I’m not sure if you’ve noticed, but there’s a bacon revolution going on. Everyone seems to be talking about bacon and eating more of it lately. Recipes are sweeping the Internet. Fast-food chains are peddling double bacon burgers, and upscale restaurants are wrapping steaks in it. Some connoisseurs are even adding it to desserts. To top it off, retailers are carrying all types of themed products, ranging from bacon soap, salt water taffy, to soda. It’s everywhere you turn.
Until recently, the frenzy had me puzzled. In today’s health conscious age, this new obsession didn’t add up. After all, 68% of bacon’s calories come from fat, almost half of which is saturated. According to the American Heart Association (AHA), foods rich in saturated fats can raise cholesterol levels, increasing risk of heart disease and stroke. So, having witnessed bacon’s rise in popularity over several consecutive months, I couldn’t help but ask myself: Why such a pig…I mean “big”… push for a food that we’ve all come to recognize as being so unhealthy? Is there a new, fat free form on the market? Have experts made a discovery that bacon is actually good for the body?
Upon doing some research, there were no ground-breaking “bacon discoveries” to be found. However, I did learn about some healthier ways to prepare and eat it. Reading the countless available articles, I had a sudden epiphany. It hit me that the meticulous handling of bacon provides a valuable lesson. There’s a right and wrong way to do things, and, in many cases, the right way is neither the easier nor the faster path (but it’s still “the right path”).
Suddenly, I felt inspired by bacon. To me, bacon provided an ideal metaphor for how a business should manage its operations. Much like there’s a right way to consume bacon in order to maintain a long, healthy life, there’s a right way for businesses to manage and improve operations to drive lasting value. Going about it the wrong way… well, there are consequences.

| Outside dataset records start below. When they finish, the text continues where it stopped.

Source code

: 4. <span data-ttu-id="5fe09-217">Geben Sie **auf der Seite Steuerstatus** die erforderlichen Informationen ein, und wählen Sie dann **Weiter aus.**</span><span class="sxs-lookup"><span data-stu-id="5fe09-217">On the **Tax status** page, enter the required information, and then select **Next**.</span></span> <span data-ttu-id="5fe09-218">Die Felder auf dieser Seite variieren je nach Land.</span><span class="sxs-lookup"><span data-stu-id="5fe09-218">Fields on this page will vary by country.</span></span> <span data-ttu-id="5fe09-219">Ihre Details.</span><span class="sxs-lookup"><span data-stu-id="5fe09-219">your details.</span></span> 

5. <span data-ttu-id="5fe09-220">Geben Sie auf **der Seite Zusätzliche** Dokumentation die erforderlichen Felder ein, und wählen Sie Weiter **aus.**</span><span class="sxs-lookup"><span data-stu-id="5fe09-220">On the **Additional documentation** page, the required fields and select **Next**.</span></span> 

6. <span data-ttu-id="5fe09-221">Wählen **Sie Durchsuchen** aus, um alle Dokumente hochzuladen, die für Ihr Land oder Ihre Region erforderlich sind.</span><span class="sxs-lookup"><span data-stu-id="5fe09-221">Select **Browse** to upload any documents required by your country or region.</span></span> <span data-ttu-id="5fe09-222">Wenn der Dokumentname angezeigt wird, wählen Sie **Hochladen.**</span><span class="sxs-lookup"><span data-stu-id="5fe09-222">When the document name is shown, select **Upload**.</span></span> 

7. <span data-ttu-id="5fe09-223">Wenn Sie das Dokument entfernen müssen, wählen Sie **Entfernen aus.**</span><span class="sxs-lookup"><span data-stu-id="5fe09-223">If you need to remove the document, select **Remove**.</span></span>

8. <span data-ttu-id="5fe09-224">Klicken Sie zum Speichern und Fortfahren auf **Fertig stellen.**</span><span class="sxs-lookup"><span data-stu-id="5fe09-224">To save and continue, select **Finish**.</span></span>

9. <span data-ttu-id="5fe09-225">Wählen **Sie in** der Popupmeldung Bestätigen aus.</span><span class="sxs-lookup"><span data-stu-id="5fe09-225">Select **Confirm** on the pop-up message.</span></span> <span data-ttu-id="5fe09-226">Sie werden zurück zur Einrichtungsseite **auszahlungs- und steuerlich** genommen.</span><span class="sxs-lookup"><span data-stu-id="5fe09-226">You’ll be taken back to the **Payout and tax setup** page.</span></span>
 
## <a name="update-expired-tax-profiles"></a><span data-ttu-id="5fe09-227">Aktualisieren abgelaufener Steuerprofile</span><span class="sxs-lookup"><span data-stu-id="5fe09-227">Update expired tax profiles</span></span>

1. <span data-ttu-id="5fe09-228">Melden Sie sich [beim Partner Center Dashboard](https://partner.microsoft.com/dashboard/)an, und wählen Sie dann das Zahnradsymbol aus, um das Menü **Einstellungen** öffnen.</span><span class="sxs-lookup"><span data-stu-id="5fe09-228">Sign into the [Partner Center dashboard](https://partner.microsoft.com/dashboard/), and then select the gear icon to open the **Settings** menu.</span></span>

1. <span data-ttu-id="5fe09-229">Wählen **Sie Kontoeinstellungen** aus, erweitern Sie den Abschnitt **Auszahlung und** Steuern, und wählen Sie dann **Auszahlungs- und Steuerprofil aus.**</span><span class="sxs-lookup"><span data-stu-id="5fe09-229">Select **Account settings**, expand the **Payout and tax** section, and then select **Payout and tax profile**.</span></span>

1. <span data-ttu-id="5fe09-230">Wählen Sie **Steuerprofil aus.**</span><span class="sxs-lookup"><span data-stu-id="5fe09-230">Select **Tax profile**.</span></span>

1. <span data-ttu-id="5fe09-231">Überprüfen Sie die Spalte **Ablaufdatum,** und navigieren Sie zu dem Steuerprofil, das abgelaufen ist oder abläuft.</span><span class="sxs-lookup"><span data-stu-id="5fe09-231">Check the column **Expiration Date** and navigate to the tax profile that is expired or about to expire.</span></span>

Don’t see the similarities between handling bacon and improving operations? Consider these few simple improvement recommendations:
Remove As Much Fat (Waste) As Possible
To lower intake of the saturated, fattiness of pork belly, consumers should consider baking it, rather than frying. For optimal results, it should be placed on a rack, which allows the grease to drip down into a pan underneath — keeping it from getting reabsorbed. This makes for less greasy, crispier, and, ultimately, healthier bacon.

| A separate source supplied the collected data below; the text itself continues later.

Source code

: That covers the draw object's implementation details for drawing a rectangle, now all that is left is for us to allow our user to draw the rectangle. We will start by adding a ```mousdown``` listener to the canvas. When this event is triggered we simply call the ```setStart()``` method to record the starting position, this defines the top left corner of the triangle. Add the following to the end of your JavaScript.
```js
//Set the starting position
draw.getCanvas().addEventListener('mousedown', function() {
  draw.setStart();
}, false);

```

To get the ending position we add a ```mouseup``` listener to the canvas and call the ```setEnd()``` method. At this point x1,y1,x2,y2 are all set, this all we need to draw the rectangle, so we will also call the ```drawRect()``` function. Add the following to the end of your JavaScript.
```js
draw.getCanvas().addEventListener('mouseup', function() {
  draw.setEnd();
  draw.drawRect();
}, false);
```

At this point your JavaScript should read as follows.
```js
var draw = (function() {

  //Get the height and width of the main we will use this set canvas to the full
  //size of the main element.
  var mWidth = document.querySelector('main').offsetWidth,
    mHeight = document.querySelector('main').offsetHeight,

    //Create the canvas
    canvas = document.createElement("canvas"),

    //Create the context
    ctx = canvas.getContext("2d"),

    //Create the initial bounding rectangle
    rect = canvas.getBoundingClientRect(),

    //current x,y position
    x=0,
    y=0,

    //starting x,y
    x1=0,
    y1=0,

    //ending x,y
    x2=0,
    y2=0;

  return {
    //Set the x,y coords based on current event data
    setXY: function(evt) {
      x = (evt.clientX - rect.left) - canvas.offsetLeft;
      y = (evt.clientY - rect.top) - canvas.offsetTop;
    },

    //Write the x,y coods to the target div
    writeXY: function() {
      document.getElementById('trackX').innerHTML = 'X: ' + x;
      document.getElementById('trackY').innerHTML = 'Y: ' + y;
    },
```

Much like bacon preparation, businesses that effectively apply Lean methods can remove waste (the fat) from their operations. Waste can be defined as anything that uses resources but does not add real value to transforming a product or service. According to Taiichi Ohno, the father of waste elimination in manufacturing operations, there are seven unique types of waste. Once waste is removed, the improved processes require less human effort, capital investment, floor space, materials, and time in all aspects of operations.
Consume in Small Intervals
When eating bacon, servings should be kept small and include antioxidant-rich fruits or vegetables to create a more well-balanced meal.

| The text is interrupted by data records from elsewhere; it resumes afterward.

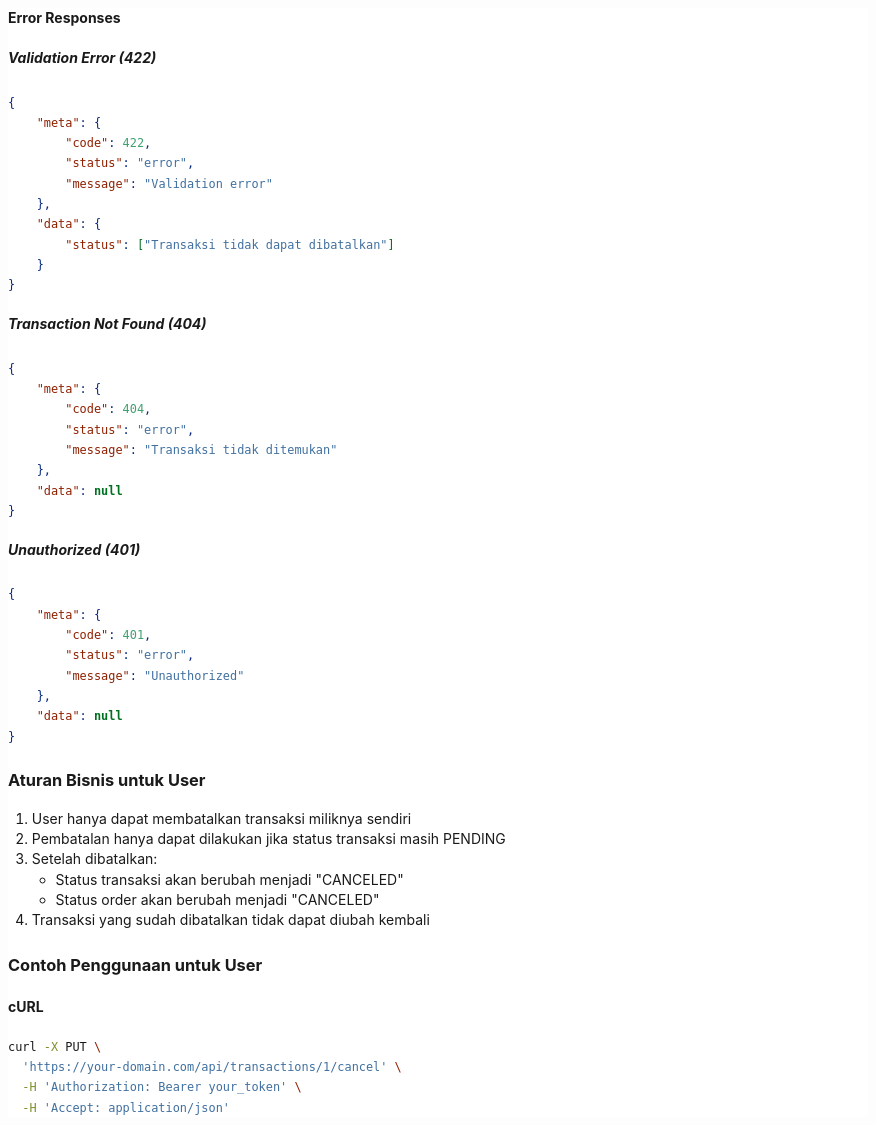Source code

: #### Error Responses

##### Validation Error (422)
```json
{
    "meta": {
        "code": 422,
        "status": "error",
        "message": "Validation error"
    },
    "data": {
        "status": ["Transaksi tidak dapat dibatalkan"]
    }
}
```

##### Transaction Not Found (404)
```json
{
    "meta": {
        "code": 404,
        "status": "error",
        "message": "Transaksi tidak ditemukan"
    },
    "data": null
}
```

##### Unauthorized (401)
```json
{
    "meta": {
        "code": 401,
        "status": "error",
        "message": "Unauthorized"
    },
    "data": null
}
```

### Aturan Bisnis untuk User
1. User hanya dapat membatalkan transaksi miliknya sendiri
2. Pembatalan hanya dapat dilakukan jika status transaksi masih PENDING
3. Setelah dibatalkan:
   - Status transaksi akan berubah menjadi "CANCELED"
   - Status order akan berubah menjadi "CANCELED"
4. Transaksi yang sudah dibatalkan tidak dapat diubah kembali

### Contoh Penggunaan untuk User

#### cURL
```bash
curl -X PUT \
  'https://your-domain.com/api/transactions/1/cancel' \
  -H 'Authorization: Bearer your_token' \
  -H 'Accept: application/json'
```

To effectively sustain improved operations, Daily Workgroup Meetings should be held to monitor progress. Lasting no more than 10 minutes, these tightly facilitated, loosely scripted, daily stand-up meetings (a) bring everyone together as a team; (b) provide every person with the same picture of what is going on; (c) focus each person on the metrics and key performance indicators that they can control; and (d) generate a sense of ownership among the team about their area and processes.
Cut Back On the Non-Essentials
Regular bacon eaters should strive to minimize intake of other processed meats to keep their total consumption of processed meat to a minimum.
A guiding principle of Lean is to define value as perceived by the customer, and to leverage that knowledge to remove unneeded barriers (non-essentials) from meeting those expectations. To adopt the lens of the customer, operational decision-making should only be done after asking, “What does the customer value, and how might this decision help or hurt that value?”
So, with these ideas in mind, I’ve officially joined the bacon revolution. Now, I’m more focused than ever on driving sustainable change. How about you? Are you in?